Zyklon Harry ist auf Sizilien getroffen



Wie ich im letzten Blog schon vermutet hatte, war ich mir echt unsicher, ob das mit dem Windsurfen am Montag und Dienstag hinhaut 🤔. Der Forecast war einfach zu krass: Über 50 Knoten Wind und Wellen von mehr als 4 Metern sind dann doch eher unfahrbar. Zu dem Zeitpunkt hatten wir den Zyklon Harry noch gar nicht so richtig auf dem Schirm – erst als die Warnungen über die Medien und Meteo reinkamen, war klar: Das wird nix 🌬️🌊.

Vom Schüttelbecher in die Wellness-Oase

Der Regen war erst für Montagmittag angesagt, also standen wir die Nacht davor noch „First Row“ am Surfspot. Nachts ging es dann los: Der Wind frischte massiv auf, begleitet von heftigen Gewittern mit Blitz und Donner. Wir hatten unsere „Hope“ vorsichtshalber schon komplett abfahrbereit gemacht, für den Fall der Fälle.

Als es hell wurde und man das Meer endlich erkennen konnte, war das Urteil schnell gefällt: Windsurfen unmöglich, oder eher "stupid option" 😵‍💫. Also Windkarte gecheckt und einen Plan geschmiedet, um die nächsten zwei Tage schadlos zu überstehen. Unser Ziel: Ein kleiner Ort im Inland. Wenig Wind, kaum Regen und eine öffentliche Schwefelquelle – genau das Richtige, um unsere geschundenen Körper zu regenerieren.


Ready für die Therme - Style Matters - Björn im "Röckli-Tenue"...wenigestens funktionell 🤣

Ganz ehrlich: Wir waren froh, aus dem Sturm rauszukommen. Irgendwann ist auch mal gut mit Wind, besonders wenn man die ganze Nacht im „Schüttelbecher“ verbracht und vor lauter Gewackel kaum ein Auge zugetan hat. Montag und Dienstag standen also Admin-Kram und Schwefelbad auf dem Programm. Es war zwar meist bedeckt, aber wir sind zum Glück von Überschwemmungen verschont geblieben.

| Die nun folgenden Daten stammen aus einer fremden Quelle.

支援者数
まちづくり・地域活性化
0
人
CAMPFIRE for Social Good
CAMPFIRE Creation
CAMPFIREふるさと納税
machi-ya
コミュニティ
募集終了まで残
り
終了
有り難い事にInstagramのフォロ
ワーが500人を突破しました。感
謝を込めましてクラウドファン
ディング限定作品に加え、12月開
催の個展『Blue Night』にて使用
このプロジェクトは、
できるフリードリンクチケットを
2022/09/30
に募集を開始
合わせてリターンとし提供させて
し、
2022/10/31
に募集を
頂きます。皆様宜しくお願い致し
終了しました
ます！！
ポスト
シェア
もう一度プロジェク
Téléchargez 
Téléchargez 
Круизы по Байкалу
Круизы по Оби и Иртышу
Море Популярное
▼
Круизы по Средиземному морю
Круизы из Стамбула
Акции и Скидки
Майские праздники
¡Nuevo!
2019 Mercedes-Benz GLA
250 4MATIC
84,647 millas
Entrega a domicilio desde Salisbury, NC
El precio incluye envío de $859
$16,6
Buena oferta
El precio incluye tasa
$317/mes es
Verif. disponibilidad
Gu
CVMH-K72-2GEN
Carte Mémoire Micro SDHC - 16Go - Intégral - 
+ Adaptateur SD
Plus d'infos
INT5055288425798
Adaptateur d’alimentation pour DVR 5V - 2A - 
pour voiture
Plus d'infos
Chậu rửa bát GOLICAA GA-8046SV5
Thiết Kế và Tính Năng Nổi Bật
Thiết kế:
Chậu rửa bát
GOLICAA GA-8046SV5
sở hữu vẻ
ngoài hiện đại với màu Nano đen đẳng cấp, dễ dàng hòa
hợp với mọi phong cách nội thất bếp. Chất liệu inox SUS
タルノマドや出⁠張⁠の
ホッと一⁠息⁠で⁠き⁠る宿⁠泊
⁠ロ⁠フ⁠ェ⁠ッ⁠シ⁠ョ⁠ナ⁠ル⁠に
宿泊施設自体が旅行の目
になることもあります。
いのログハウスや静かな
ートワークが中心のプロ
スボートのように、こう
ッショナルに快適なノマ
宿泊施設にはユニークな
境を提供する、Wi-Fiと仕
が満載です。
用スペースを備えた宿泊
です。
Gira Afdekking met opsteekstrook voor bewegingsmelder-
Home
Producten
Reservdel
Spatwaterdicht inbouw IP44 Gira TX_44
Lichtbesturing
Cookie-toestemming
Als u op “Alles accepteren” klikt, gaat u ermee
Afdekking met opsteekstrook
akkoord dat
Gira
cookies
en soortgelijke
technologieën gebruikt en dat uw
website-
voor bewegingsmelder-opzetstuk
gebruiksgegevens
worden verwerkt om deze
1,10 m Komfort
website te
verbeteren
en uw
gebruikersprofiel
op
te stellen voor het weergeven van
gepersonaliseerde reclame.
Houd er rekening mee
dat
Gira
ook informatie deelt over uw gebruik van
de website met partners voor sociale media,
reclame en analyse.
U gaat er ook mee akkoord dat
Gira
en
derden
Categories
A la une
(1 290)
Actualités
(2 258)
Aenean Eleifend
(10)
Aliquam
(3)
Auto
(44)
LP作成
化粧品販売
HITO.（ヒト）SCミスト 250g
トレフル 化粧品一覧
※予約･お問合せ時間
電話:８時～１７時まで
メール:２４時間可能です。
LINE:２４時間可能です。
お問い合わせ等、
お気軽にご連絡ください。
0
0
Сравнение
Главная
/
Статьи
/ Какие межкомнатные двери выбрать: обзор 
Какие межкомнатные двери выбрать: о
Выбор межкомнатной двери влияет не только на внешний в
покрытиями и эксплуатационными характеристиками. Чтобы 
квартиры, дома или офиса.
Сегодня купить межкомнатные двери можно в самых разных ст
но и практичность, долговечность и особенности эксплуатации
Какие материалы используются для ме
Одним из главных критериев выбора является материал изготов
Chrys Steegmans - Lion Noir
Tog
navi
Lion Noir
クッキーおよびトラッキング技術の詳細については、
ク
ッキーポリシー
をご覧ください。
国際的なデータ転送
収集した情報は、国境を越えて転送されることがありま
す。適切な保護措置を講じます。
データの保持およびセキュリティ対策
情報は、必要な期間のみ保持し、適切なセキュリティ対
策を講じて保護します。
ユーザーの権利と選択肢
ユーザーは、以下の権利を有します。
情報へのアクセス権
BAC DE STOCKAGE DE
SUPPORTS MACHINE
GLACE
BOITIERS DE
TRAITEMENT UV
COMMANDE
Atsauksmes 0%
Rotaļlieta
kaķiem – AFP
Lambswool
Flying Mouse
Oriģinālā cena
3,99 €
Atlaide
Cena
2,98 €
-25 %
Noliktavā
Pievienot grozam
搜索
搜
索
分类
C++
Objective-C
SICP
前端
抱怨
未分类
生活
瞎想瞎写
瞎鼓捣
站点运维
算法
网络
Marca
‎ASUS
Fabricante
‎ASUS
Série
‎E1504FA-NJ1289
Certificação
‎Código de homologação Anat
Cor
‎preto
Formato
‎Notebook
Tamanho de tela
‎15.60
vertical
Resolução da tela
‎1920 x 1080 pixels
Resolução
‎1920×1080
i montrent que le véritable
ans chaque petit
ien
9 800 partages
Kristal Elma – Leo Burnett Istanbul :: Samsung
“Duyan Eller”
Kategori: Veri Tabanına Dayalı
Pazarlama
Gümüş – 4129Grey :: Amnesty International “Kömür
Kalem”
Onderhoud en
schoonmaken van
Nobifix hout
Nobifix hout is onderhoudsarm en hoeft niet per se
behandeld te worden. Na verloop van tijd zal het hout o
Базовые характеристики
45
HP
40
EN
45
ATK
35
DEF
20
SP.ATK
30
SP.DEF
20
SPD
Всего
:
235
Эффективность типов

Zurück am Fels – Alleine im Paradies

Für Mittwoch war Besserung in Sicht: Wind weg, Regen durch. Also machten wir uns wieder auf den Weg nach San Vito für den nächsten Kletter-Versuch. Unser Platz war leergefegt – kein Womo weit und breit in Sicht - die Wellen haben die Strasse so verschüttet, dass der Bagger die Strasse räumen musst! Da es am Mittwoch aber immer noch ziemlich nass war, legten wir nochmals einen Pausetag ein, sowie Maintenance an der Hope.


Das Windsurfmaterial trocknen

Donnerstag dann endlich: Sonne pur und trockener Fels! Yes, genau darauf hatten wir gewartet. Wegen des schlechten Wetters sind wohl fast alle Kletterer abgehauen – wir waren jedenfalls komplett alleine am Fels. Da ich top regeneriert war, hab ich mir die Kante gegeben. Eine Tour nach der anderen, bis gar nichts mehr ging. Einfach herrlich!


Selfie da alleine am Fels 😇

Surf, Sleep, Repeat oder in unserem Fall Climb, Sleep, Repeat... und der nächste Forecast

Das Motto lautet aktuell: Climb, Sleep, Repeat. Immerhin haben wir jetzt drei Tage Klettern in Serie geschafft. Meine Garmin-Uhr jammert zwar schon länger und schreit nach „Pause, Pause...“, aber naja: Pausieren kann man später immer noch 😉.


Esthi in action 🧗‍♀️

Denn man glaubt es kaum: Der nächste Forecast verspricht schon wieder Wind für eine ganze Woche! Ihr wisst, was das heisst... ab in den Süden!